Everyone’s doing it – but beware! The wrong shoes can bring a whole lot of pain, says Nelfrie Kemp.
I set off to explore the new craze of padel recently after the increase in lower limb injuries I saw in my practice obtained on the padel court. Just have to add that all the good stories, fun and laughter with old and new friends far outweighs the injuries. So why the injuries?
One of the biggest causes is the shoes.
Padel requires sudden swift rotations with turning, stopping, moving and jumping. It’s played on an artificial turf which is additionally covered with a fine quartz/silicone sand, and this sand allows for greater grip and more effective control of the ball along with prevention of injuries and slips. It is for these reasons that proper padel shoes are highly recommended.
Why can’t you use your running shoes?
Running shoes have either too little or too much grip (trail shoes) which can damage the court or cause you to slide too much. The sole is also too flexible and the midsole too thick and soft, while the upper is not supportive enough, thus it will allow too much movement of the foot inside the shoe which will lead to instability and can result in twisting your foot, ankle or knee.
Can I use a squash shoe or tennis shoe?
Squash and tennis are played on a completely different surface to padel – which is the main reason why you should use shoes specific for padel. The grooves on a tennis shoe are not deep enough. Clay court tennis shoes – with the herringbone pattern on the sole – work well, but if you have to buy a shoe rather opt for a padel shoe.
Your running, tennis or squash shoes won’t last too long on a padel court.
So what features should I look for in a padel shoe?
Padel shoes have a stiffer sole to allow for rotation and a softer upper to provide increased flexibility.
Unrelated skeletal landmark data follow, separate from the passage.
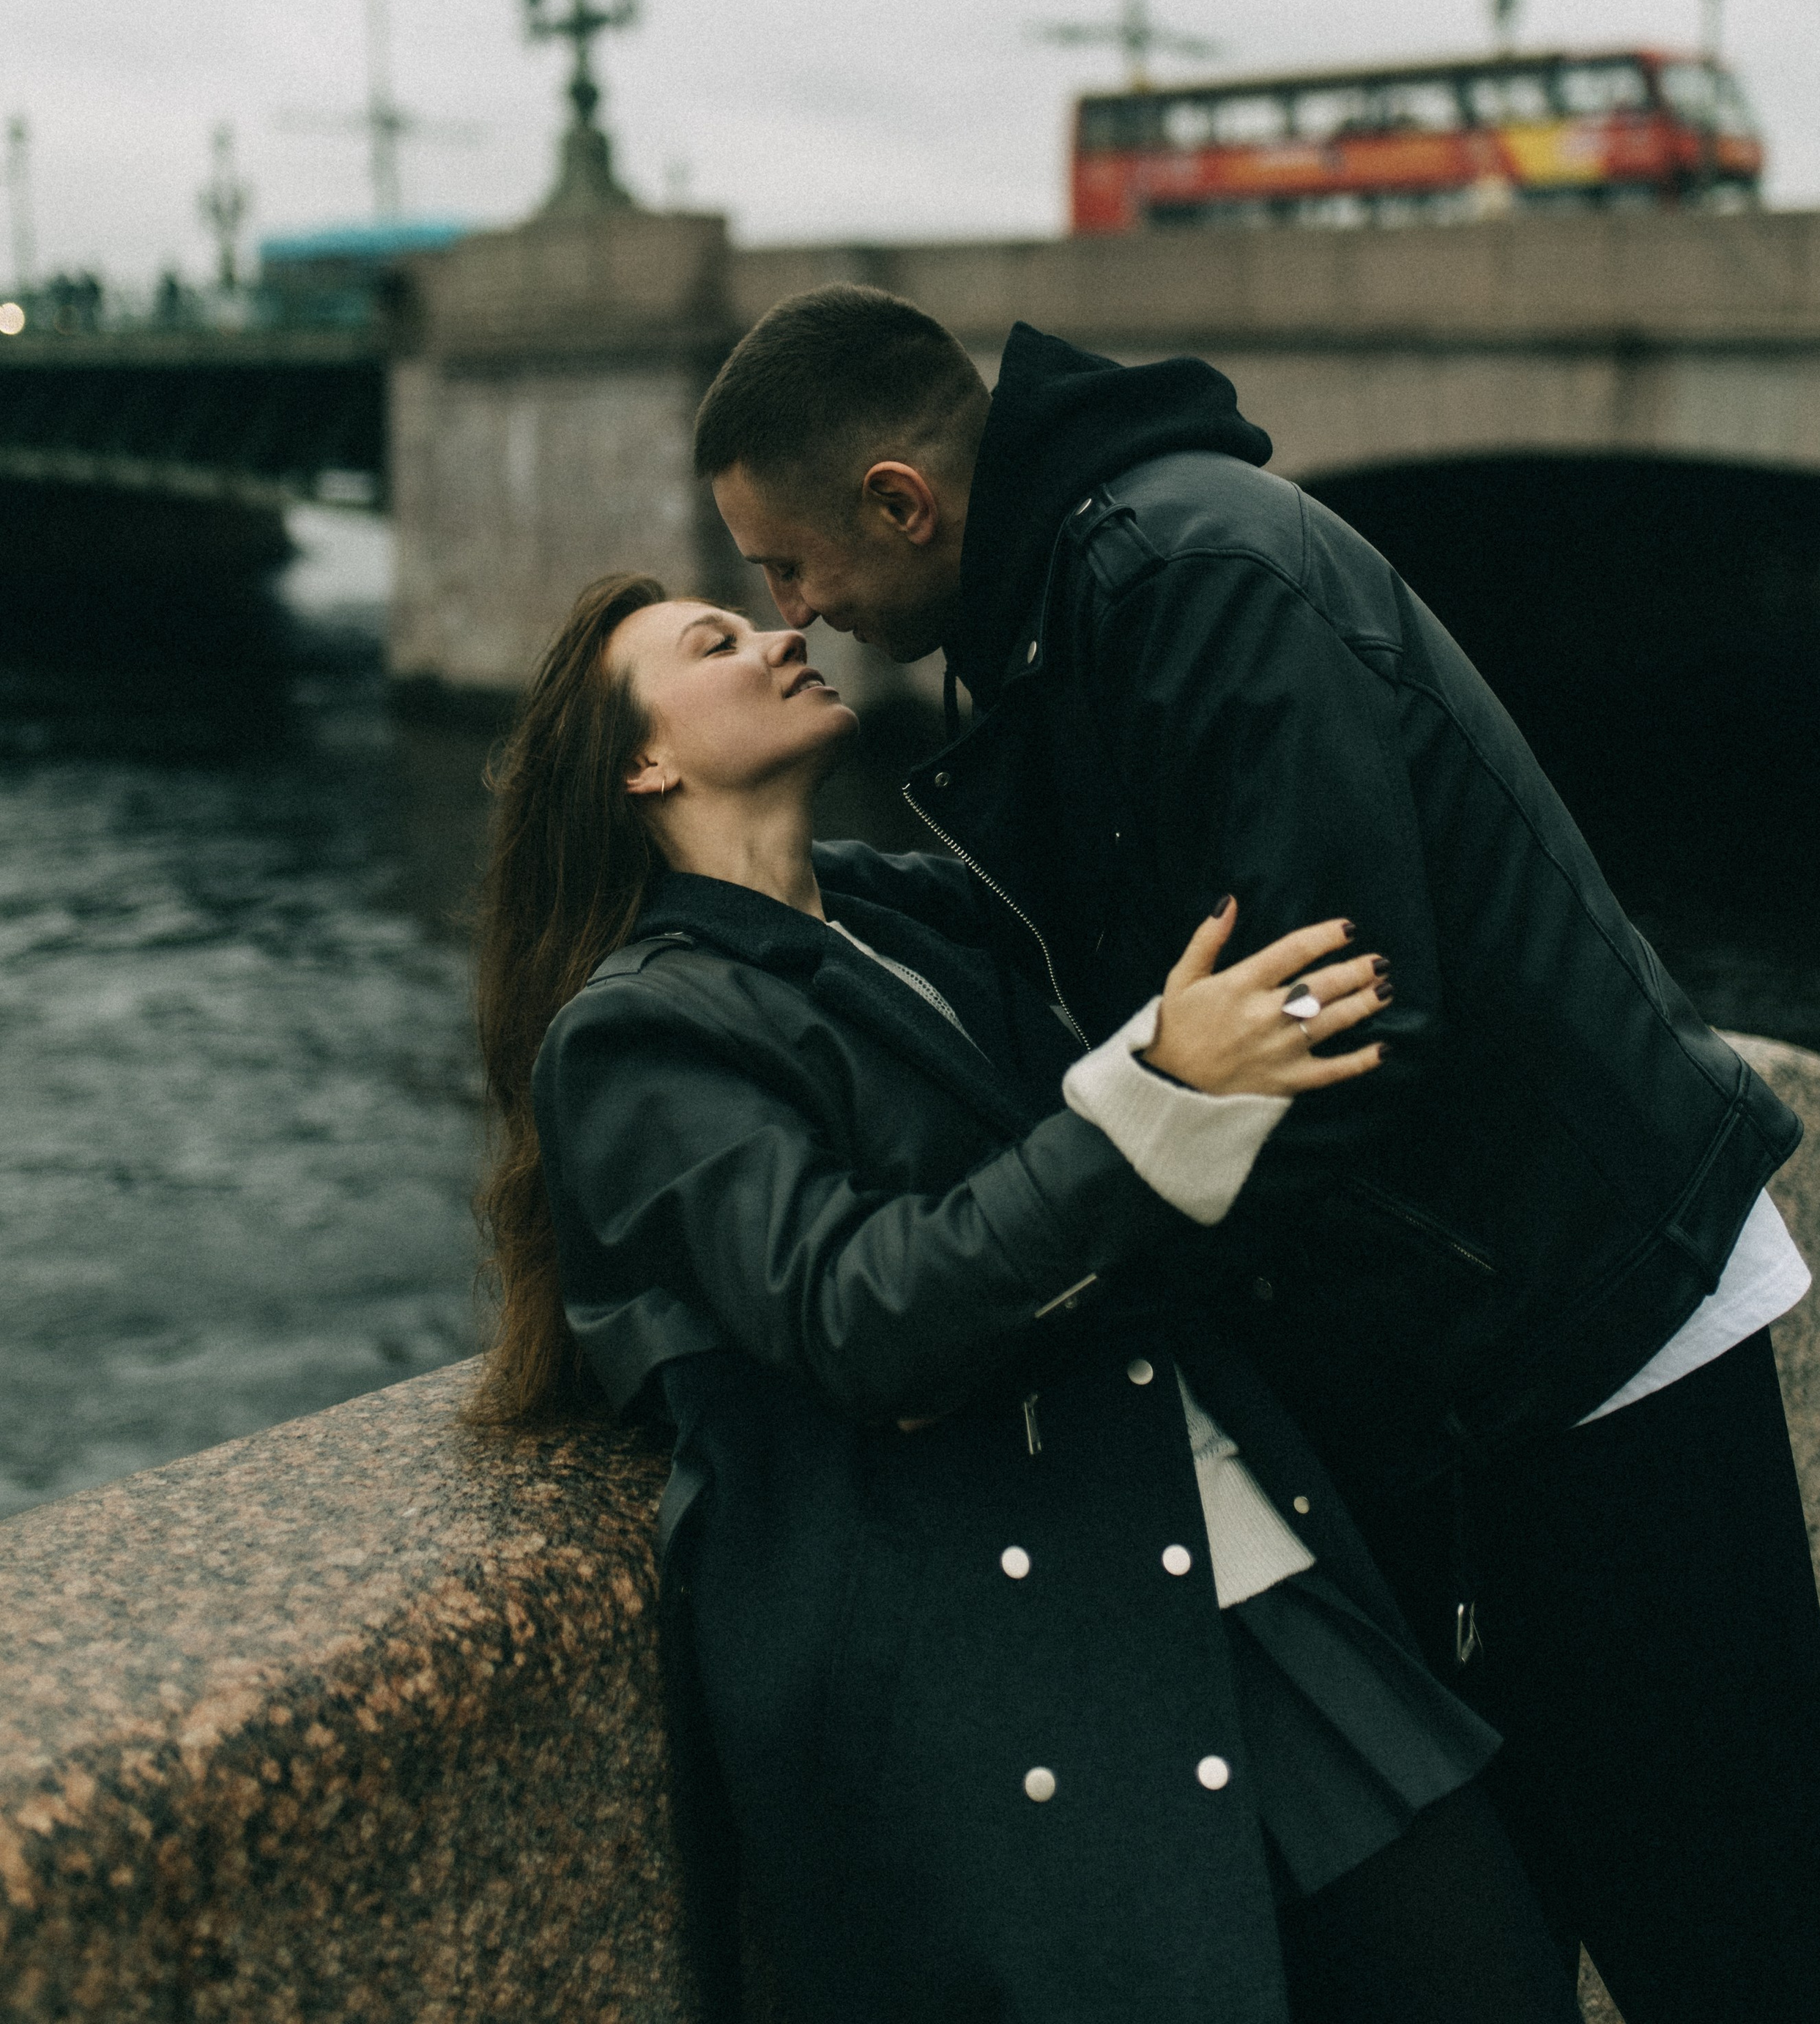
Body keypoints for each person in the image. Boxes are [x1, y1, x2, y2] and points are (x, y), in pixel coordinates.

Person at [694, 284, 1820, 2024]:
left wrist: (1073, 1270)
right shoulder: (1077, 602)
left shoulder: (1179, 577)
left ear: (898, 497)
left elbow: (1337, 1026)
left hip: (1581, 1318)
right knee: (1606, 1886)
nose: (794, 613)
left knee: (1737, 1917)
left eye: (790, 566)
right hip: (1490, 1326)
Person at [472, 570, 1583, 2024]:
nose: (779, 634)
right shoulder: (631, 1038)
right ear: (641, 762)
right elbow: (862, 1314)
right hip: (1047, 1668)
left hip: (1237, 1549)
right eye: (716, 643)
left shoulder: (909, 914)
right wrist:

They also have more cushioning on the heel and toecap, and protection around the heel due to the abrasive nature of the turf and sand.
Your padel shoes should be flexible over the ball of the foot, although still have a stiffer outer sole and provide ankle support.
Find a shoe that takes on the shape of your feet, and make sure it is one size bigger than your normal shoe size. It is best to take the innersoles out of the shoes when trying them on, and stand with both feet on the innersoles, heels aligned at the back. The innersoles should take on the shape of your feet and there should be a thumbs width between the tip of your longest toe and the front of the sole.
Padel shoes need to be replaced every 120 to 160 hours of playtime. It’s also very important to tie and untie your laces every time you put your shoes on and take them off – the laces will secure your feet in the shoes and prevent them from slipping and sliding inside the shoes.
Common padel injuries I have seen include: Damaged toenails, especially the big toe; heel pain; Achilles tendonitis; ankle sprains; and knee injuries.